The people don't want repeat of such infantile dramatics in the name of dialogue or talks.
BNP chairperson Khaleda Zia, once known for issuing deadlines to the government to meet her political demands, has changed the tack saying: “You cannot put a date on waging a movement.” True, you cannot; for, to launch a movement you need a right combination of objective conditions which again are limited by a shelf life.
This is a new-found realism, a sign of maturity on Khaleda Zia's part to reconcile herself to her situational reality. This also speaks of her resilience from what used to be a dourly uncompromising self-image.
Within her party the stalwarts are an aging lot. Although they have some fire left in them they are hemmed in by a plethora of cases. A prospect of time in jail looming, they face the challenge of being up to the task. They may not be ready for the hard tackles in a changed ballgame.
Yes, BNP had come out of hard times as during Ershad period but then the leaders were younger and more spirited three decades ago to gel as a coherent fighting unit. An undercurrent of tussle between politicians and ex-bureaucrats in the party is not helping either. Besides, Tareque Zia's churlish utterances and pulling strings from across the seven seas are presenting a faint replica of Hawa Bhaban to worrying senior party leaders.
The Chhatra Dal, once a body of Young Turks in the BNP, has grayed, too, non-students filling top slots.
Mutual distance between Jamaat and BNP has been yawning for some time; with the latter realising that the hyper-aggressive Jamaati style has earned it public displeasure and the former growing confident through some electoral victories standing on its own leg.
The Saradha terror financing and Burdman blast suspected to be linked to Jamaat and some other extremist groups in cross-border hand-holding presents a hitherto little known dimension to extremist networking. Mamata's name has been drawn vis-à-vis a BJP agenda for electoral inroads into West Bengal. Some keen observers tend to believe that Teesta accord with Bangladesh may not be far away.
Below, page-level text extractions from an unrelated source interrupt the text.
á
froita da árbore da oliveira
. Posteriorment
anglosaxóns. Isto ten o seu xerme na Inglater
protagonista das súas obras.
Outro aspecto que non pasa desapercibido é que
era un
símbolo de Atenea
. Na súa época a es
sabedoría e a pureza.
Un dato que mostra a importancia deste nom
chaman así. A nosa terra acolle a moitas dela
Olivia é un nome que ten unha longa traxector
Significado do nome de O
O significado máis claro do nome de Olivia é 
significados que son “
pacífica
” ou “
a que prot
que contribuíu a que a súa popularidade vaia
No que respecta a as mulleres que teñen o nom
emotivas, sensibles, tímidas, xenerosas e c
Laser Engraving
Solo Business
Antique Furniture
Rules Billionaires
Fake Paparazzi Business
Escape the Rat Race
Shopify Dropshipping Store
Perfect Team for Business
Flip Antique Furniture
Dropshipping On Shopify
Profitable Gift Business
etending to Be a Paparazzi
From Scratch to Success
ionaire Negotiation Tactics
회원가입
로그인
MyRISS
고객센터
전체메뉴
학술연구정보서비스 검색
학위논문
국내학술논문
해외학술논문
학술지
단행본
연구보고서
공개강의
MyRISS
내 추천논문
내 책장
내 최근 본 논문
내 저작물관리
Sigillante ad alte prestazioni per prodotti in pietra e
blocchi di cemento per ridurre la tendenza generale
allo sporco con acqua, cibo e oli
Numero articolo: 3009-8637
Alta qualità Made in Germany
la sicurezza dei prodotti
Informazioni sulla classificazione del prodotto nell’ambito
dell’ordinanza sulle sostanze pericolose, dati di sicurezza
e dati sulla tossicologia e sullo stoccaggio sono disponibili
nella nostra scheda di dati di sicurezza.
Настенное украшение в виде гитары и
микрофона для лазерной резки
At any rate, now that BNP seems willing to sue for peace, this is the time for the ruling party to keep it engaged constructively. And if they have not learnt by the price they paid for their past obduracy, they will be only eroding their vote bank to the advantage of the other side.
There is a message from what the British statesman Aneurin Bevan said: “We know what happens to people who stay in the middle of the road. They get run over” (The Observer 1953).
The writer is Associate Editor, The Daily Star.